* [Work order]: Make an exact copy of the records below, excluding images.

[Collected data]
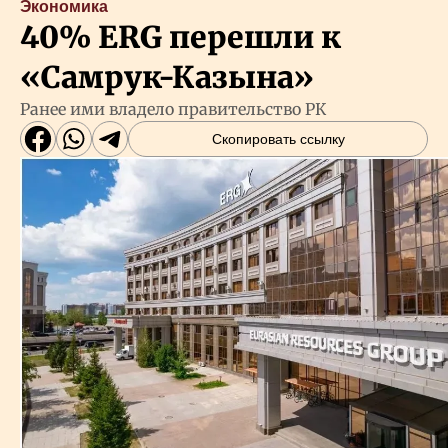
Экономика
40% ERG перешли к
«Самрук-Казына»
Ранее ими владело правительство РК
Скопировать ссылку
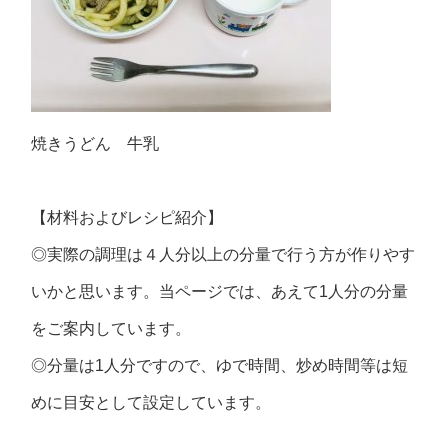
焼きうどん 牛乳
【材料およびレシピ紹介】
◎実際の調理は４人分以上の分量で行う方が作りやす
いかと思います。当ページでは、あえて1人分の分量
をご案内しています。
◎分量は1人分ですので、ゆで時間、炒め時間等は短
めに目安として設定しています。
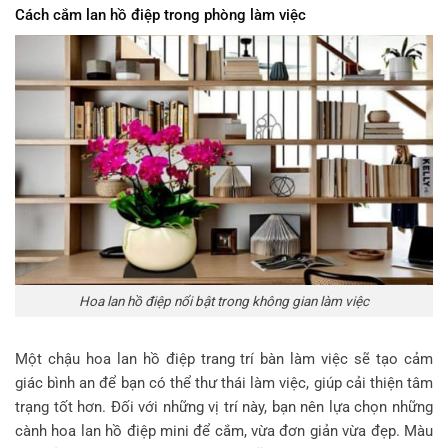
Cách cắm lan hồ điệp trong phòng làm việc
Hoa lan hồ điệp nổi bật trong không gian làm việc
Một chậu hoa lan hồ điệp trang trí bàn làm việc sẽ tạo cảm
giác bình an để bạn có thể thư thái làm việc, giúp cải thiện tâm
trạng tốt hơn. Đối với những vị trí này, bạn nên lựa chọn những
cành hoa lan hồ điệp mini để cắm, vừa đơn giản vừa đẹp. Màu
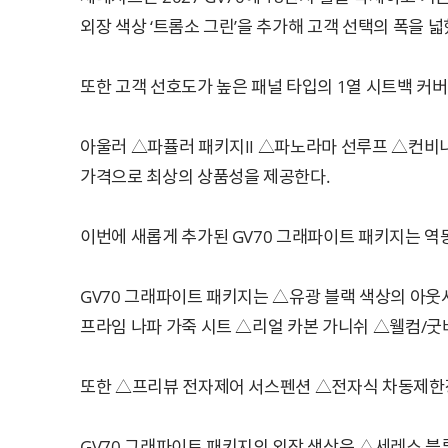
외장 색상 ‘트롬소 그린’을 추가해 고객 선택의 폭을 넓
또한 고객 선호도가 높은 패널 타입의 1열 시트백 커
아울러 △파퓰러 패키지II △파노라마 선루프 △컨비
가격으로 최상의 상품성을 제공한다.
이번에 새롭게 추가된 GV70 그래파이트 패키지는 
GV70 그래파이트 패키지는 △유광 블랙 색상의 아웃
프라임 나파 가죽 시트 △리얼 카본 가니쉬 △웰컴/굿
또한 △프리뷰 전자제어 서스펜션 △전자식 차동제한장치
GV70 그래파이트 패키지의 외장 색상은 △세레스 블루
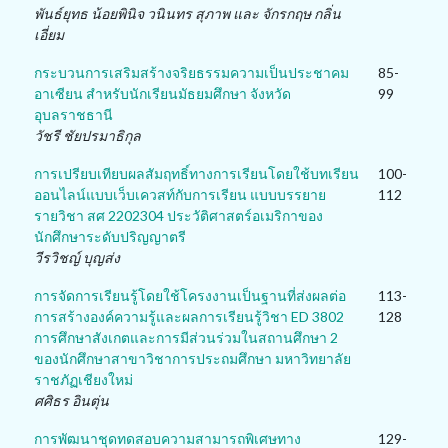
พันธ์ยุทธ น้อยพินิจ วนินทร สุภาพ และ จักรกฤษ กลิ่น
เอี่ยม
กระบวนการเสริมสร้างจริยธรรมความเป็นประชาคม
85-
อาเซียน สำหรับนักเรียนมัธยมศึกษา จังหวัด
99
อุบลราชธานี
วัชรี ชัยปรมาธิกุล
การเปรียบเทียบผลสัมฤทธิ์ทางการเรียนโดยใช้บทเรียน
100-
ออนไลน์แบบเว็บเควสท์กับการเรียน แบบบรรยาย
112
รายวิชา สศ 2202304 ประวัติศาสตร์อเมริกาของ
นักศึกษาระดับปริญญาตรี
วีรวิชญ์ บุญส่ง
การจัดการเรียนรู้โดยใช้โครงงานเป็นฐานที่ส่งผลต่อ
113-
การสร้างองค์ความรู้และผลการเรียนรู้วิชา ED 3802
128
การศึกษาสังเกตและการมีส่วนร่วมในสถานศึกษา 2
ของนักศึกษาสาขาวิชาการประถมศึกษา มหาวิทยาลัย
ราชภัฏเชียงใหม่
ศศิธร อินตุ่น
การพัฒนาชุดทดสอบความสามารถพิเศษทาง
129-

* [Exercise response]:
Экономика
40% ERG перешли к
«Самрук-Казына»
Ранее ими владело правительство РК
Скопировать ссылку
焼きうどん 牛乳
【材料およびレシピ紹介】
◎実際の調理は４人分以上の分量で行う方が作りやす
いかと思います。当ページでは、あえて1人分の分量
をご案内しています。
◎分量は1人分ですので、ゆで時間、炒め時間等は短
めに目安として設定しています。
Cách cắm lan hồ điệp trong phòng làm việc
Hoa lan hồ điệp nổi bật trong không gian làm việc
Một chậu hoa lan hồ điệp trang trí bàn làm việc sẽ tạo cảm
giác bình an để bạn có thể thư thái làm việc, giúp cải thiện tâm
trạng tốt hơn. Đối với những vị trí này, bạn nên lựa chọn những
cành hoa lan hồ điệp mini để cắm, vừa đơn giản vừa đẹp. Màu
외장 색상 ‘트롬소 그린’을 추가해 고객 선택의 폭을 넓
또한 고객 선호도가 높은 패널 타입의 1열 시트백 커
아울러 △파퓰러 패키지II △파노라마 선루프 △컨비
가격으로 최상의 상품성을 제공한다.
이번에 새롭게 추가된 GV70 그래파이트 패키지는 
GV70 그래파이트 패키지는 △유광 블랙 색상의 아웃
프라임 나파 가죽 시트 △리얼 카본 가니쉬 △웰컴/굿
또한 △프리뷰 전자제어 서스펜션 △전자식 차동제한장치
GV70 그래파이트 패키지의 외장 색상은 △세레스 블루
พันธ์ยุทธ น้อยพินิจ วนินทร สุภาพ และ จักรกฤษ กลิ่น
เอี่ยม
กระบวนการเสริมสร้างจริยธรรมความเป็นประชาคม
85-
อาเซียน สำหรับนักเรียนมัธยมศึกษา จังหวัด
99
อุบลราชธานี
วัชรี ชัยปรมาธิกุล
การเปรียบเทียบผลสัมฤทธิ์ทางการเรียนโดยใช้บทเรียน
100-
ออนไลน์แบบเว็บเควสท์กับการเรียน แบบบรรยาย
112
รายวิชา สศ 2202304 ประวัติศาสตร์อเมริกาของ
นักศึกษาระดับปริญญาตรี
วีรวิชญ์ บุญส่ง
การจัดการเรียนรู้โดยใช้โครงงานเป็นฐานที่ส่งผลต่อ
113-
การสร้างองค์ความรู้และผลการเรียนรู้วิชา ED 3802
128
การศึกษาสังเกตและการมีส่วนร่วมในสถานศึกษา 2
ของนักศึกษาสาขาวิชาการประถมศึกษา มหาวิทยาลัย
ราชภัฏเชียงใหม่
ศศิธร อินตุ่น
การพัฒนาชุดทดสอบความสามารถพิเศษทาง
129-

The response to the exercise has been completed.